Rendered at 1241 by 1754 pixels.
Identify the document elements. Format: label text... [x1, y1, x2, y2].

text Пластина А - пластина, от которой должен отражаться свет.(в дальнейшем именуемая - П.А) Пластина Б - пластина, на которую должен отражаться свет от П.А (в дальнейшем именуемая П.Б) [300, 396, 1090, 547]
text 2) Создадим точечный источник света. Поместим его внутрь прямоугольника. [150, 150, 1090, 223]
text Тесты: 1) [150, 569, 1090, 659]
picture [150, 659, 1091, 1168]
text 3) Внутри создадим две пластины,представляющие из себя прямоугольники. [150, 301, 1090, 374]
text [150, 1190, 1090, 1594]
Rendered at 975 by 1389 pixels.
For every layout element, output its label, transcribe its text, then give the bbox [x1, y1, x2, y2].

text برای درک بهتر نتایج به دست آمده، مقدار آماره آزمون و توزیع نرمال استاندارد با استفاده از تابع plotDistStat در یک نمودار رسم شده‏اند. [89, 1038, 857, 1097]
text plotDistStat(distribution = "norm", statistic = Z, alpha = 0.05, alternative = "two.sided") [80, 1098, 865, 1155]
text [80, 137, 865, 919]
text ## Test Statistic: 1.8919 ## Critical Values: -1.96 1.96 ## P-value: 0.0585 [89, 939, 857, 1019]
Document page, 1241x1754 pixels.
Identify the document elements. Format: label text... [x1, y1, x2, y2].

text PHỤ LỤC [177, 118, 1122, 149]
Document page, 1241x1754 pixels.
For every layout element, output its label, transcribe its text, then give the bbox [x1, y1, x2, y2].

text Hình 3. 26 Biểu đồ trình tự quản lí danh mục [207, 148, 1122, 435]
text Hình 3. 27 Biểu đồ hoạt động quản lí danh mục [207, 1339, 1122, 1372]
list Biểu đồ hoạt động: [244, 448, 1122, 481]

################

= Problem requirements =
Copy out the material above in its entirety. Every detail must match.

= Solution for this problem =
Rendered at 1241 by 1754 pixels.
Identify the document elements. Format: label text... [x1, y1, x2, y2].

text Пластина А - пластина, от которой должен отражаться свет.(в дальнейшем именуемая - П.А) Пластина Б - пластина, на которую должен отражаться свет от П.А (в дальнейшем именуемая П.Б) [300, 396, 1090, 547]
text 2) Создадим точечный источник света. Поместим его внутрь прямоугольника. [150, 150, 1090, 223]
text Тесты: 1) [150, 569, 1090, 659]
picture [150, 659, 1091, 1168]
text 3) Внутри создадим две пластины,представляющие из себя прямоугольники. [150, 301, 1090, 374]
text [150, 1190, 1090, 1594]
Rendered at 975 by 1389 pixels.
For every layout element, output its label, transcribe its text, then give the bbox [x1, y1, x2, y2].

text برای درک بهتر نتایج به دست آمده، مقدار آماره آزمون و توزیع نرمال استاندارد با استفاده از تابع plotDistStat در یک نمودار رسم شده‏اند. [89, 1038, 857, 1097]
text plotDistStat(distribution = "norm", statistic = Z, alpha = 0.05, alternative = "two.sided") [80, 1098, 865, 1155]
text [80, 137, 865, 919]
text ## Test Statistic: 1.8919 ## Critical Values: -1.96 1.96 ## P-value: 0.0585 [89, 939, 857, 1019]
Document page, 1241x1754 pixels.
Identify the document elements. Format: label text... [x1, y1, x2, y2].

text PHỤ LỤC [177, 118, 1122, 149]
Document page, 1241x1754 pixels.
For every layout element, output its label, transcribe its text, then give the bbox [x1, y1, x2, y2].

text Hình 3. 26 Biểu đồ trình tự quản lí danh mục [207, 148, 1122, 435]
text Hình 3. 27 Biểu đồ hoạt động quản lí danh mục [207, 1339, 1122, 1372]
list Biểu đồ hoạt động: [244, 448, 1122, 481]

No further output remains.